|
|
|
|
|
by bluejekyll
3280 days ago
|
|
I'm really surprised to read an article like this that doesn't mention Rust. The reason is that I find it hard to believe that developers will want to move to unsafe languages like C/C++. Many of the other languages mentioned require runtimes, runtimes that will need to be built on top of webassembly. Rust doesn't have any of these drawbacks, is runtime free, and can already target webassembly. Given that both of these technologies are young, webassembly even younger, there's no big argument for legacy code in this context, which means adopting something new would be fine, and good in this case because of the safety guarantees. Anyway, a great intro in general, but for anyone looking at getting into this, I highly recommend checking out the Rust tutorials, like this one: https://medium.com/@ianjsikes/get-started-with-rust-webassem... |
|
C++ will dominate in that space over Rust for the same reason it'll dominate in all other spaces: the amount of existing C++ code and the number of existing C++ programmers will always dwarf the amount of Rust code and Rust programmers.

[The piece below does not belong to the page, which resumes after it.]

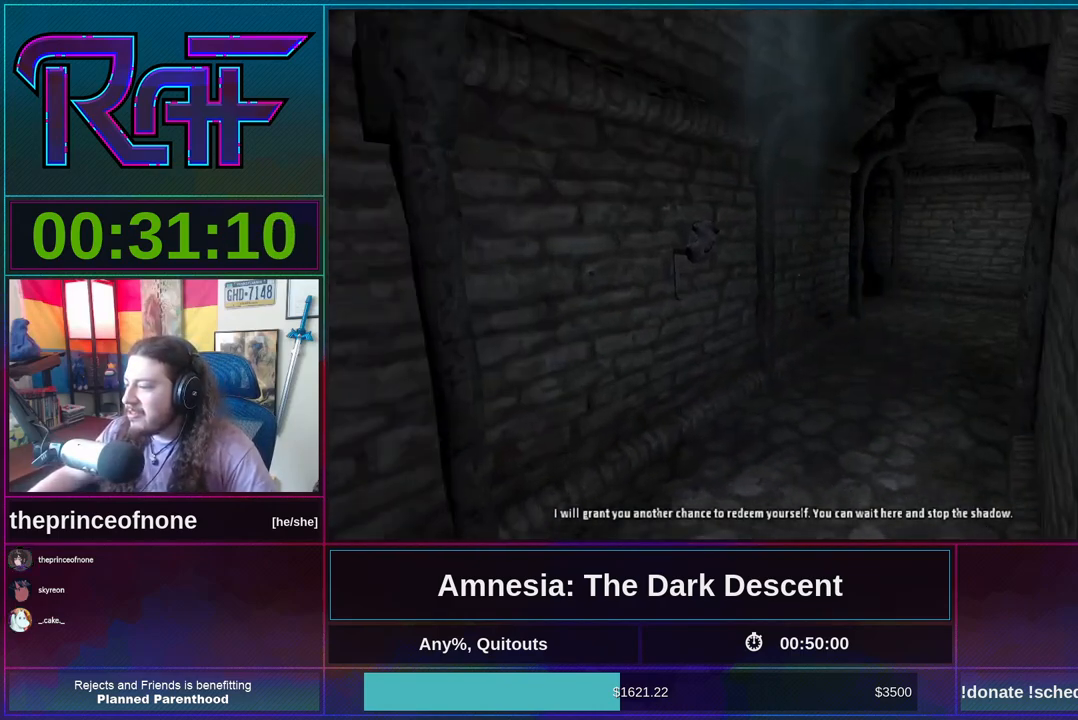
{"keys": ["shift", "w"], "mouse": ["wheel_down"], "events": [[433, "mouse_wheel_down", "down"]]}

Even if Rust was uniformly 10-20% better than Rust, economics dictate that for most people it'll make most sense to continue with C++ than rewrite thousands or millions lines of code in C++ or embark on months-long retraining of large number of programmers, some of which will not be happy about going from being proficient C++ programmers to beginner Rust programmer.
And that's why we don't need to mention Rust when writing about WebAssembly. At this point in time it's immaterial to the subject.